There’s something heavy in the outer reaches of our solar system. At least, it seems that way. Hints of it are scattered across the farthest reaches of our sun’s neighborhood — that something 5 to 10 times the mass of Earth tugging on nearby objects with its gravity. No one’s ever seen it, as this phantom has eluded years of searches by telescopes. In fact, not everyone believes it’s real. For now, most astronomers refer to it as “Planet 9.”
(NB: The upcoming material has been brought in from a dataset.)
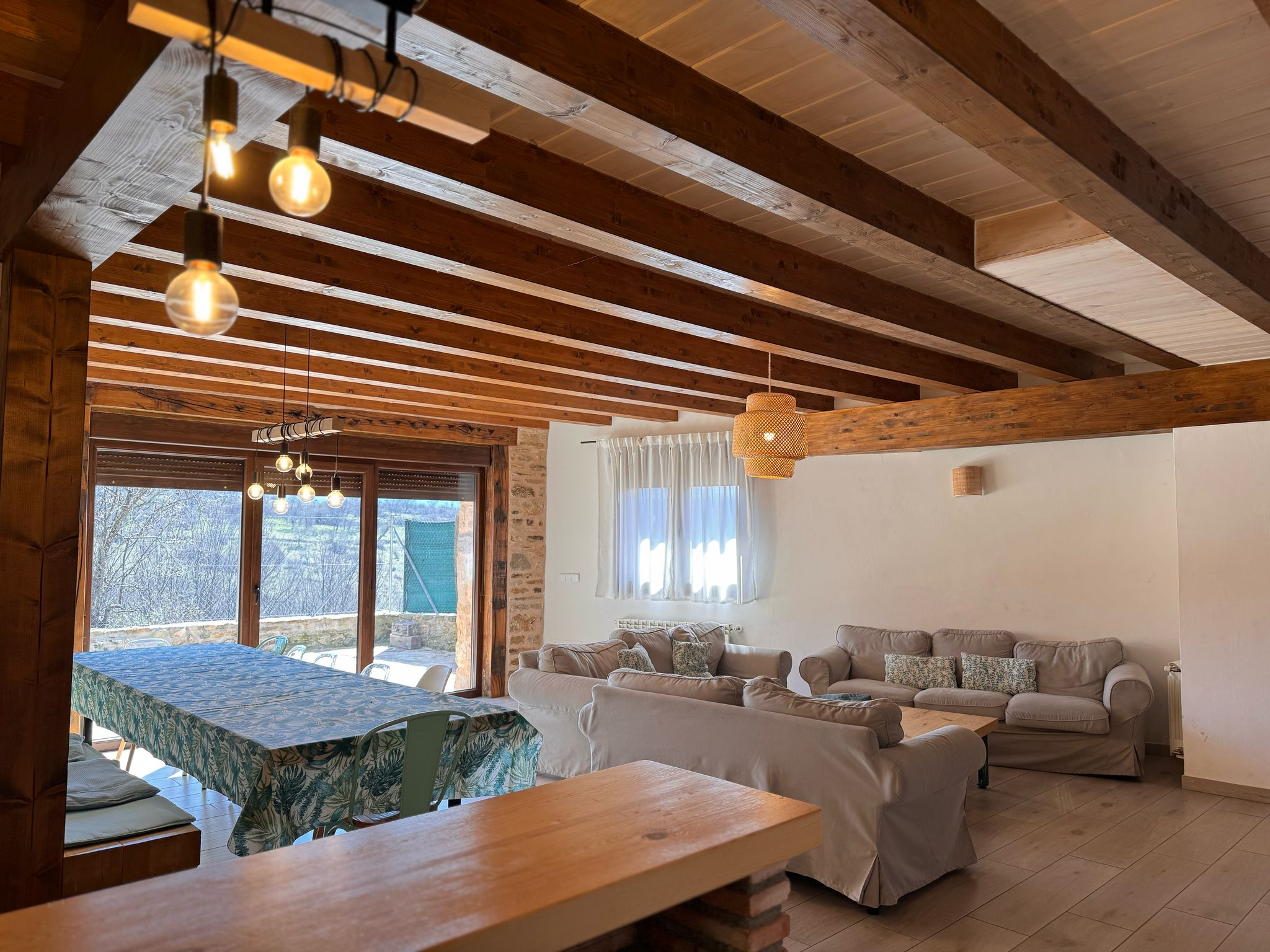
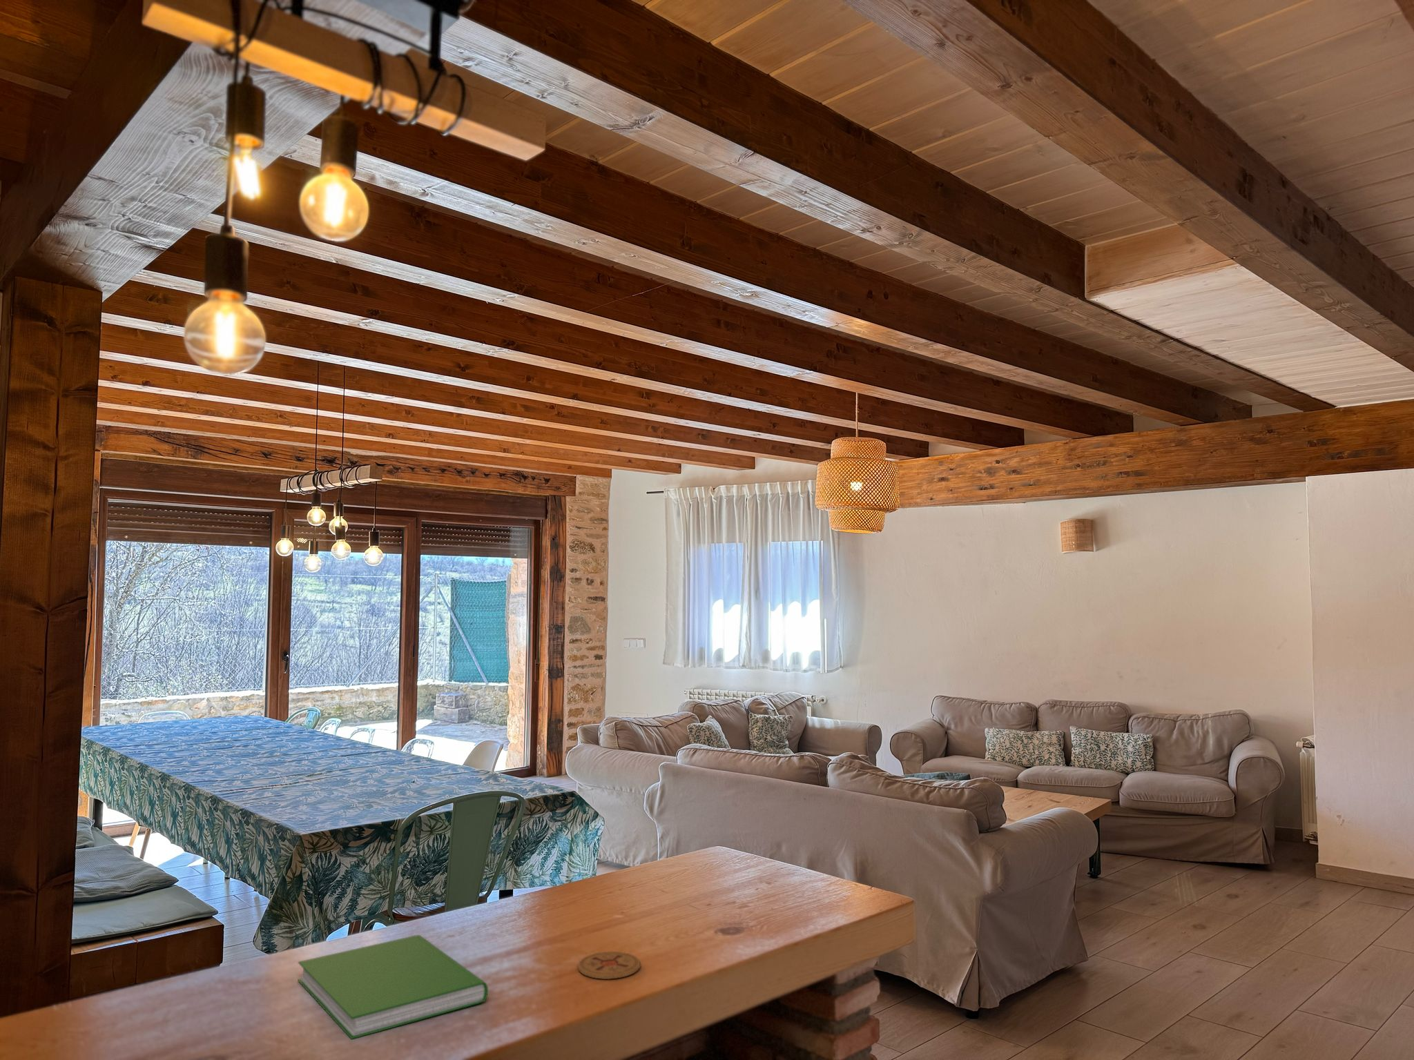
+ coaster [577,951,640,980]
+ hardcover book [297,934,489,1040]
Now, the famous theoretical physicist Edward Witten has published a paper on how to track down this specter haunting our outer solar system: a fleet of tiny probes, pushed via lasers to a blistering 0.1% of the speed of light. Blanket that part of space with hundreds of little probes, Witten argued in the new paper, and the fleet should be able to pin down the lost object’s location. (The paper has not yet been peer reviewed or accepted for publication in a journal.)

Witten is a theoretical physicist and mathematician at the Institute for Advanced Study in New Jersey, best known for his work on the mathematics of quantum field theory and as the progenitor of string theory’s unifying “M-theory.” He was also the first physicist to win the Fields Medal, the most prestigious prize in mathematics. None of those accomplishments are typical bullet points on the resume of a NASA mission designer, Witten readily admits.